Brief Article Open Access
Copyright ©2012 Baishideng Publishing Group Co., Limited. All rights reserved.
World J Gastroenterol. Dec 21, 2012; 18(47): 7009-7014
Published online Dec 21, 2012. doi: 10.3748/wjg.v18.i47.7009
Predictive factors of endoscopic submucosal dissection procedure time for gastric superficial neoplasia
Zhong-Sheng Lu, Yun-Sheng Yang, Shu-Fang Wang, Jin Huang, Xiang-Dong Wang, Jiang-Yun Meng, Hong Du, Hong-Bin Wang, Department of Gastroenterology, the General Hospital of Chinese People’s Liberation Army, Beijing 100853, China
Dan Feng, Department of Medical Statistics, the General Hospital of Chinese People’s Liberation Army, Beijing 100853, China
Jing Yuan, Department of Pathology, the General Hospital of Chinese People’s Liberation Army, Beijing 100853, China
Author contributions: Lu ZS carried out the study design, operation and analysis the data drafted the manuscript; Yang YS carried out the study concepts and manuscript review and editing; Feng D carried out the statistics of this study; Wang SF carried out the evaluation before endoscopic submucosal dissection; Yuan J carried out analysis of histopathology; Huang J carried out the follow-up of endoscopic submucosal dissection; Wang XD, Meng JY, Du H, Wang HB carried out the cooperation of endoscopic submucosal dissection.
Correspondence to: Dr. Yun-Sheng Yang, Department of Gastroenterology, the General Hospital of Chinese People’s Liberation Army, Beijing 100853, China. sunny888@medmail.com.cn
Telephone: +86-10-55499005 Fax: +86-10-68212267
Received: March 20, 2012
Revised: August 2, 2012
Accepted: August 4, 2012
Published online: December 21, 2012

Abstract

AIM: To identify the determinants of endoscopic submucosal dissection (ESD) operation time.
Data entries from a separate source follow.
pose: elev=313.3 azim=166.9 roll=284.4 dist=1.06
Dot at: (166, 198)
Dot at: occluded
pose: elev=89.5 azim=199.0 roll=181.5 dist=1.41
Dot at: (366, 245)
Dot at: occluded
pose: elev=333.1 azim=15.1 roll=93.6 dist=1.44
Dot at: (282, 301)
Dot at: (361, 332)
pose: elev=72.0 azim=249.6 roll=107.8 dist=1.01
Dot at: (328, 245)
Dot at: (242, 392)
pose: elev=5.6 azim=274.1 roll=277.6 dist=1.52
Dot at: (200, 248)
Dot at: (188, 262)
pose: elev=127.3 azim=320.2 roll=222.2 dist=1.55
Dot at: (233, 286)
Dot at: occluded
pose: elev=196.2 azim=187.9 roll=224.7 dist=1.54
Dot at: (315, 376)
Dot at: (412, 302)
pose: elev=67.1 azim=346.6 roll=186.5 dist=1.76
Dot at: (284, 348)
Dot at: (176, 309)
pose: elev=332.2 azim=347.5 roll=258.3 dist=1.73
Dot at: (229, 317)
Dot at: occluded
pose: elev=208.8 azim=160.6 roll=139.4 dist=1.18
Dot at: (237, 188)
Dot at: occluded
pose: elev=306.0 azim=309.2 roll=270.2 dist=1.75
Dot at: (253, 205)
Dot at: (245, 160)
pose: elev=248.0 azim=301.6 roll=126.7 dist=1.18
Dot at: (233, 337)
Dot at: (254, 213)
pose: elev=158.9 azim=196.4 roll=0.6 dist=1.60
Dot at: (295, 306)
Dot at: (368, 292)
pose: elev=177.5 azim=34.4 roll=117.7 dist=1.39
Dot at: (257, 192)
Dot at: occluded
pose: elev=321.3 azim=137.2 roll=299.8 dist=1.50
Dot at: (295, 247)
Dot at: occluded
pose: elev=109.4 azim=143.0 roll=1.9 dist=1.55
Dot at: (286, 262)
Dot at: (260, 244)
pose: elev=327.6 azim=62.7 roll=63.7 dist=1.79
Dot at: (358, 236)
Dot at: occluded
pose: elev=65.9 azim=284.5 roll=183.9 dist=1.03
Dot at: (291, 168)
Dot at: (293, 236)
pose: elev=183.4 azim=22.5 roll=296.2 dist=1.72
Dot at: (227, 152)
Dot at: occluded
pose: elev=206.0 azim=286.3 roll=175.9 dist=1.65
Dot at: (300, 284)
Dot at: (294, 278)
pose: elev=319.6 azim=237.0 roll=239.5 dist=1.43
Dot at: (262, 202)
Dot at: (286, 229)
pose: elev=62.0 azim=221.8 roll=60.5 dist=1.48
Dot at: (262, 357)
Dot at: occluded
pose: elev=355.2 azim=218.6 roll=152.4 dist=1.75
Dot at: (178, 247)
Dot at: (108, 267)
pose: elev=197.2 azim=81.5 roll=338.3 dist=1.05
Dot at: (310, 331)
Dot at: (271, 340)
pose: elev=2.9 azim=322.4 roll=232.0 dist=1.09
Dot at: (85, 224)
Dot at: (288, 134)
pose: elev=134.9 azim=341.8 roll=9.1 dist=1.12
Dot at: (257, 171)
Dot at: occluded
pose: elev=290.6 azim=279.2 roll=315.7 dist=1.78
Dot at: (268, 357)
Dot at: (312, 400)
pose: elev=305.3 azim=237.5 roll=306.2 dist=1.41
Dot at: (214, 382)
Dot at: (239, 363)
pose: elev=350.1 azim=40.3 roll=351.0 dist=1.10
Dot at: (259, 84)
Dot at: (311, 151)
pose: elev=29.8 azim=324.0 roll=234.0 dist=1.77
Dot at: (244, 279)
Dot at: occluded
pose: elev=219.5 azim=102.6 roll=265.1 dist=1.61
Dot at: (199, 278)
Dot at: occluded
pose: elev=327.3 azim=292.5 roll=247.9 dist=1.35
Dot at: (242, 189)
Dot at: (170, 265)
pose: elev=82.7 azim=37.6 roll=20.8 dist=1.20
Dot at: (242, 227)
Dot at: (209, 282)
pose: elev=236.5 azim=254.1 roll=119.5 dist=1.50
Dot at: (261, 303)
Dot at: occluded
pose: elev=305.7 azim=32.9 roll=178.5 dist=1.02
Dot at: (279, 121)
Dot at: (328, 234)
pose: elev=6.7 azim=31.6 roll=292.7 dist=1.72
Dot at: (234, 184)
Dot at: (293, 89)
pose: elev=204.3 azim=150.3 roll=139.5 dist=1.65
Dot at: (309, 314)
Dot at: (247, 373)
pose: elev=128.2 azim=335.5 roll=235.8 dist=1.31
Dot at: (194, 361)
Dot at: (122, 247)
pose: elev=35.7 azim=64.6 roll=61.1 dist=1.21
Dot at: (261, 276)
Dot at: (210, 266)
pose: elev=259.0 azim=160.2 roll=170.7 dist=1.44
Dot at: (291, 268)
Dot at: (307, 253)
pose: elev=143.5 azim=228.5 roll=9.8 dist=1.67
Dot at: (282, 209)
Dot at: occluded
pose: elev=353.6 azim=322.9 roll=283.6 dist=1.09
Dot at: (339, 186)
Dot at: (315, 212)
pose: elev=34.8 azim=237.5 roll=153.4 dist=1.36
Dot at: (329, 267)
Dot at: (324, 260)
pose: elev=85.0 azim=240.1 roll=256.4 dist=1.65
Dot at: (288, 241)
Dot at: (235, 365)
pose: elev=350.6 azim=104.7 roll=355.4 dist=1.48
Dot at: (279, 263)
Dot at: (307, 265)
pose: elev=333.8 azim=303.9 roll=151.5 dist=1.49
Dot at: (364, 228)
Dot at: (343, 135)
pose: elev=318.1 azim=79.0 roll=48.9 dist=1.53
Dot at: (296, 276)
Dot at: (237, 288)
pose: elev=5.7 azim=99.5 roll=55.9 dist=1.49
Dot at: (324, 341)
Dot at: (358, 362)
METHODS: This investigation was conducted as a single-center, prospective study in which ESD was performed by the same endoscopist at the Chinese PLA General Hospital. A total of 173 patients underwent ESD operations performed by Dr. Lu from July 2007 to December 2011, and 183 lesions were enrolled. Patient gender, age, tumor location, gross type, tumor size, pathological type and adhesions were recorded prospectively. The order of treatment represented the experience of the operator. Univariate analysis and multivariate analysis were performed to evaluate the relationships between these factors and ESD procedure time.

RESULTS: Univariate analysis showed the ESD time was closely related to the gender (P = 0.0210), tumor size (P < 0.0001), location (P < 0.0001), gross type (P < 0.0001) and adhesion (P = 0.0010). The surgical proficiency level was associated with ESD time in unit area (P < 0.0001). Multivariate analysis revealed that the ESD time was positively correlated with tumor size (P < 0.0001), adhesion (P < 0.0001) and location (P < 0.0001), but negatively correlated with surgical proficiency level (P = 0.0046).

CONCLUSION: Large tumor size, adjacency to the cardia, and adhesion are predictors of a long ESD time, whereas high surgical proficiency level predicts a short ESD time.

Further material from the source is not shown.